O segredo do primeiro encontro de Renato Russo que o ex-namorado guardou por décadas
O ator Maurício Branco antecipa trechos de sua obra literária e descreve como conheceu o líder da Legião Urbana no final dos anos 1980
O ator Maurício Branco, de 56 anos, compartilhou um trecho de seu próximo livro, O Teatro do Vampiro. Na obra, ele detalha o primeiro contato com Renato Russo, ocorrido em 1988 na residência do guitarrista Dado Villa-Lobos. O encontro inicial entre os dois aconteceu durante uma reunião informal de domingo, revelando bastidores inéditos sobre a vida pessoal do vocalista da banda Legião Urbana.
Na época, Branco trabalhava como modelo e usou um produto estético para uma gravação, o que causou uma reação adversa. “Quando cheguei na casa dos Villa Lobos quem abriu a porta foi o Renato. No mesmo instante eu tive uma queda de pressão, uma sensação esquisitíssima, passei mal com o tratamento”, relatou o autor. O mal-estar repentino foi o estopim para a aproximação entre o modelo e o músico durante aquela tarde.
Como Renato Russo ajudou Maurício Branco no primeiro encontro
O ator explicou que o cantor foi quem mais demonstrou cuidado com a sua saúde naquele momento. “Depois do susto, me toquei que quem havia se preocupado mais com a situação era o Renato. Ficamos ali conversando durante umas duas horas, ele me fazendo perguntas sobre o meu trabalho e eu respondendo”, descreveu. A conversa fluiu de maneira natural porque o artista “era interessado por qualquer assunto que fosse além da música”.

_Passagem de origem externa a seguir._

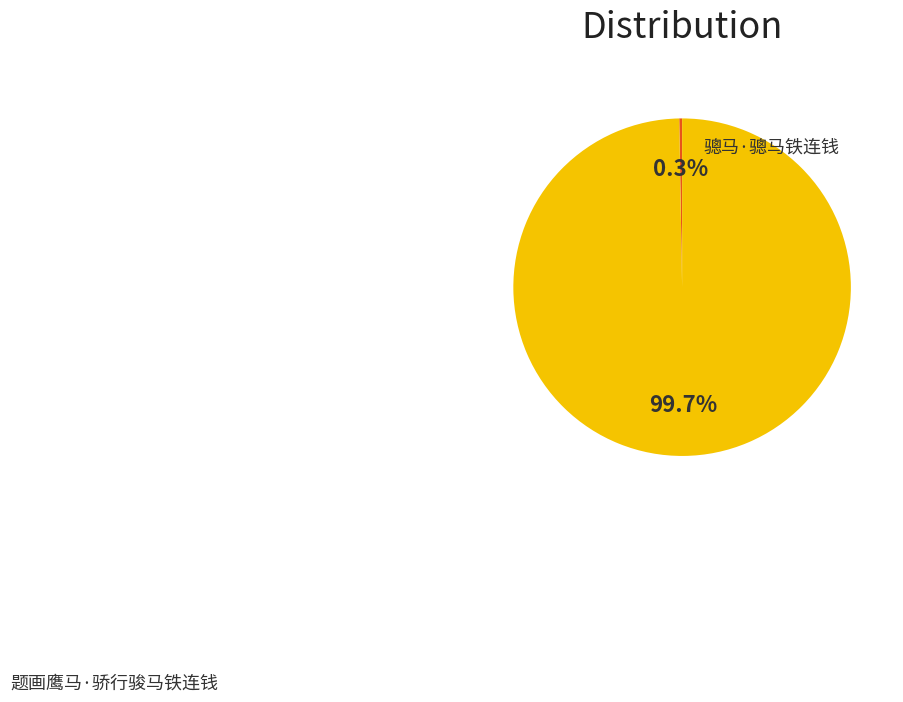

Is there a majority slice in this chart?

Yes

Após o contato inicial, eles trocaram telefones, mas a comunicação apresentou altos e baixos. “Me lembro de um dia ligar e ele ficar me respondendo de forma monossilábica. Eu fiquei puto. Jurei nunca mais ligar”, contou. Contudo, a iniciativa para um novo encontro partiu do próprio músico. “E eis que para minha surpresa, ele me ligou, me convidando para jantar em um restaurante tailandês, no Hotel Othon Palace”, afirmou Branco.
O relacionamento de Maurício Branco e o líder da Legião Urbana
O jantar em Copacabana marcou o aprofundamento da relação, período que o ator já classificou como um “quase casamento”. “O jantar foi mágico. Júnior quando queria era muito sedutor”, destacou o autor, lembrando do companheiro “feliz, brilhando ao comentar cada prato que chegava à mesa. Morro de saudades dele”. Maurício Branco resgata essas memórias próximo ao marco de três décadas do falecimento do cantor, ocorrido em outubro de 1996.